The second area of interest to North Korea watchers is the balcony where Kim and his aides stand. To whom is Kim talking, with whom does he shake hands first? Is his elusive sister, Kim Yo Jong, up there with him?

She often is, lurking somewhere behind a pillar or bright red flag, her mischievous smile a surreal antidote to the militaristic pomp and ceremony of the event below.

. Pyongyang, NORTH KOREA. Reuters/Damir Sagolj
This man is wearing the uniform of a North Korean tank commander. His pose, the direction he is looking and the flags of both the ruling Workers’ Party of Korea and the Korean People’s Army on the vehicles are deliberately placed to evoke the composition used in North Korean propaganda.

On TV, these parades appear as a tightly choreographed and slick affair. But on the ground, it is the little details which slip through that facade that are most interesting.

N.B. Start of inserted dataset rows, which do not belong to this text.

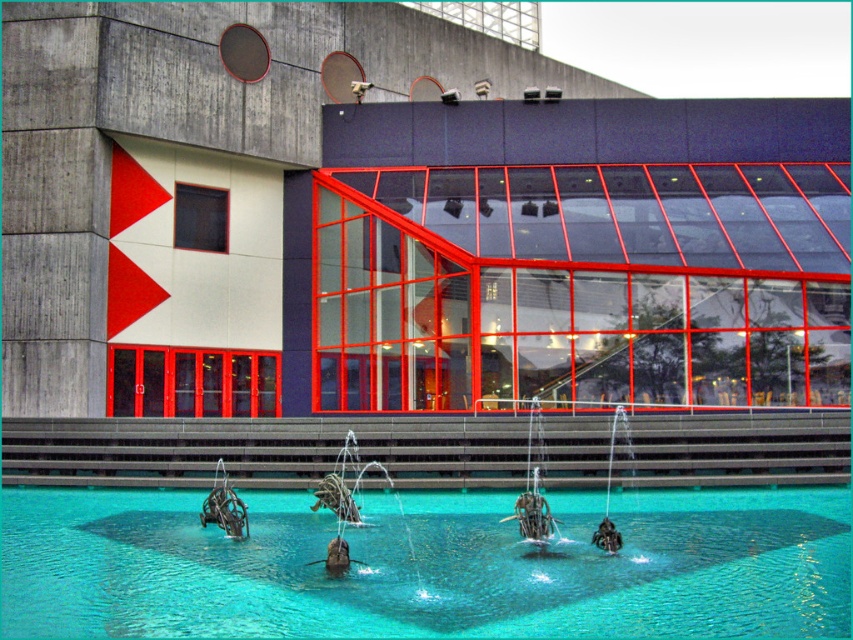
Looking at this image, which of these two, metallic silver sculpture at center or metallic sculpture at lower center, stands shorter?

metallic sculpture at lower center is shorter.

Is metallic silver sculpture at center in front of metallic sculpture at lower center?

Yes, metallic silver sculpture at center is closer to the viewer.

Which is in front, point (531, 420) or point (231, 515)?

Point (231, 515)

This screenshot has width=853, height=640. I want to click on metallic silver sculpture at center, so click(532, 484).

Is clear glass swimming pool at center shorter than metallic silver sculpture at center?

Yes.

Is point (10, 602) less distant than point (537, 483)?

Yes, point (10, 602) is in front of point (537, 483).

Is point (798, 525) closer to viewer compared to point (532, 536)?

That is False.

Locate an element on the screen. clear glass swimming pool at center is located at coordinates (426, 566).

Is point (404, 552) closer to camera compared to point (235, 532)?

That is True.

Is clear glass swimming pool at center to the left of metallic sculpture at lower center from the viewer's perspective?

Incorrect, clear glass swimming pool at center is not on the left side of metallic sculpture at lower center.

You are a GUI agent. You are given a task and a screenshot of the screen. Output one action in this format:
    pyautogui.click(x=<x>, y=<y>)
    Task: Click on the clear glass swimming pool at center
    
    Given the screenshot: What is the action you would take?
    pyautogui.click(x=426, y=566)

This screenshot has width=853, height=640. I want to click on clear glass swimming pool at center, so click(426, 566).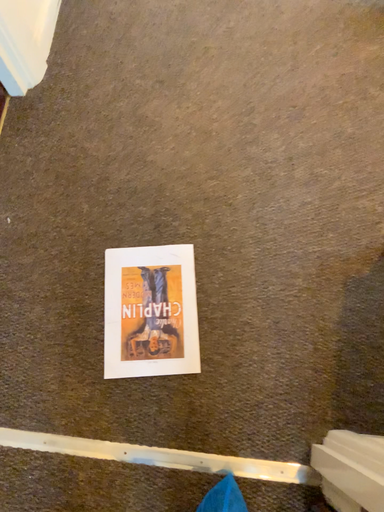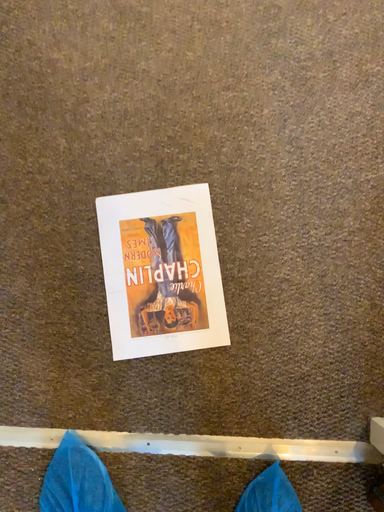
Question: How did the camera likely rotate when shooting the video?

Choices:
 (A) rotated upward
 (B) rotated downward

Answer: (B)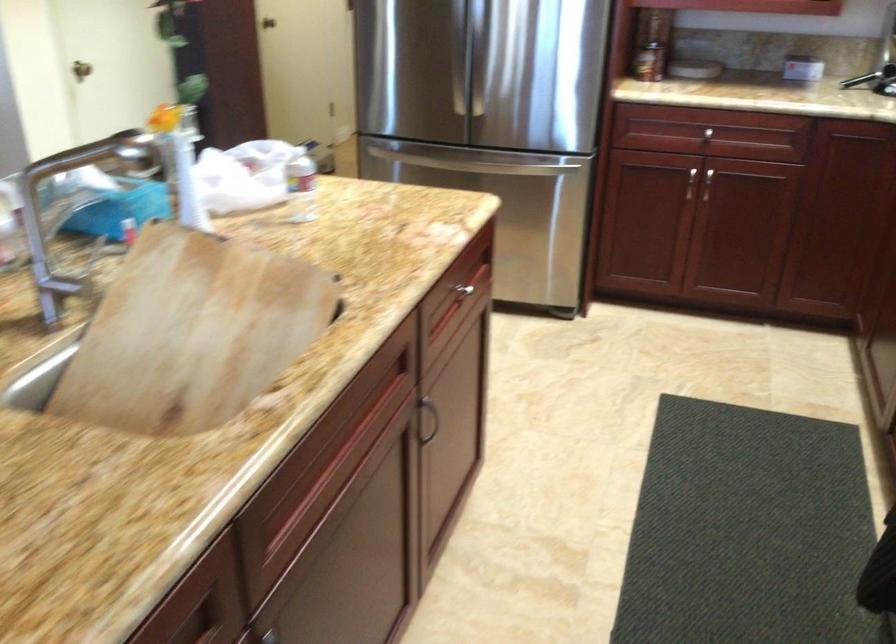
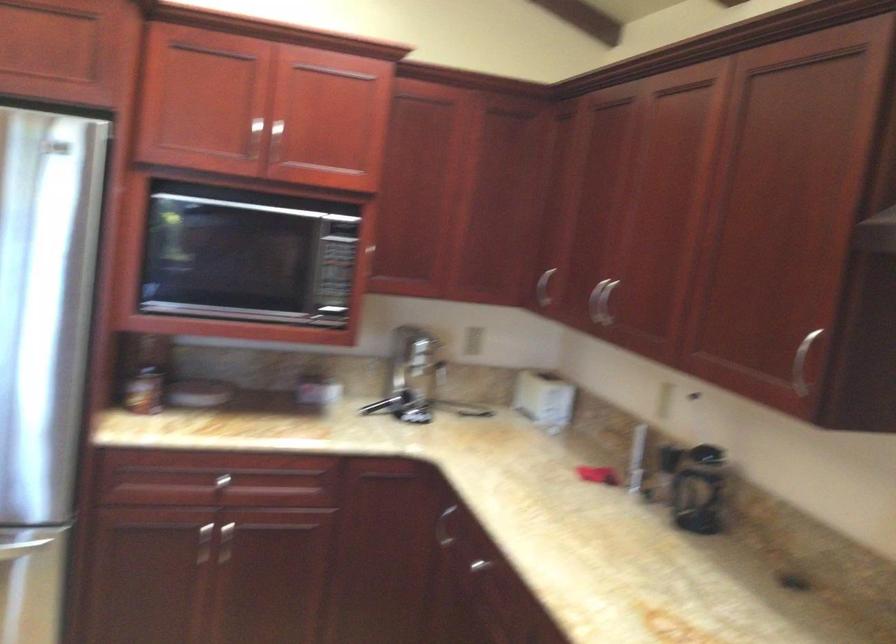
Question: I am providing you with two images of the same scene from different viewpoints. After the viewpoint changes to image2, which objects are now occluded?

Choices:
 (A) refrigerator handle
 (B) curved silver handle
 (C) silver faucet handle
 (D) none of these

Answer: (D)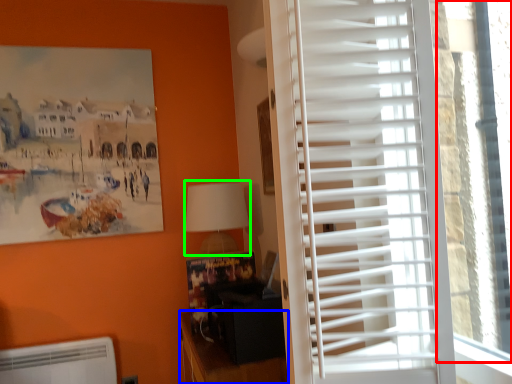
Question: Which object is positioned farthest from window screen (highlighted by a red box)? Select from furniture (highlighted by a blue box) and table lamp (highlighted by a green box).

Choices:
 (A) furniture
 (B) table lamp

Answer: (B)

That perfectly synchronised goose-stepping is aided by thousands of painted white dots placed a metre apart on the ground, guiding boots to the right spot. And behind Kim's balcony is a large traffic light and countdown clock which gives each platoon the signal to begin marching.

. Pyongyang, NORTH KOREA. Reuters/Damir Sagolj

One of the most visually spectacular aspects of the parade is the large human screen behind the centre of the action. There, hundreds of thousands of North Koreans hold up coloured placards which, viewed from a distance, spell out huge propaganda slogans.

But easily lost in that mass scale are the individual faces of those human pixels who, dressed in their finest clothes, stand holding plastic flowers in the sun for hours.

. Pyongyang, NORTH KOREA. Reuters/Damir Sagolj
The float in the background is a stylised rocket artillery launcher, adorned with the words “Pyongjin Line” on its front. Pyongjin refers to a relatively recent North Korean policy which stresses the dual pursuit of economic and nuclear development. The globe on the side of the float features doves, a symbol of peace, but is flanked by North Korean missile designs, including the recently tested “Pukkuksong” submarine-launched ballistic missile.

Divided into work units, people prepare for months for such events, often having no choice but to forgo time at weekends and after work to practice.

This is in addition to the economic double life most North Koreans lead, whereby meagre income from official jobs is supplemented on a thriving network of semi-legal markets.

. Pyongyang, NORTH KOREA. Reuters/Damir Sagolj

As they walk past Kim Jong Un's balcony, some people are overcome with emotion and cry. Others look gaunt and exhausted.

When the parade is over, the square hums with activity as the different groups all go their separate ways. The pink petals from their plastic flowers leave a trail behind them.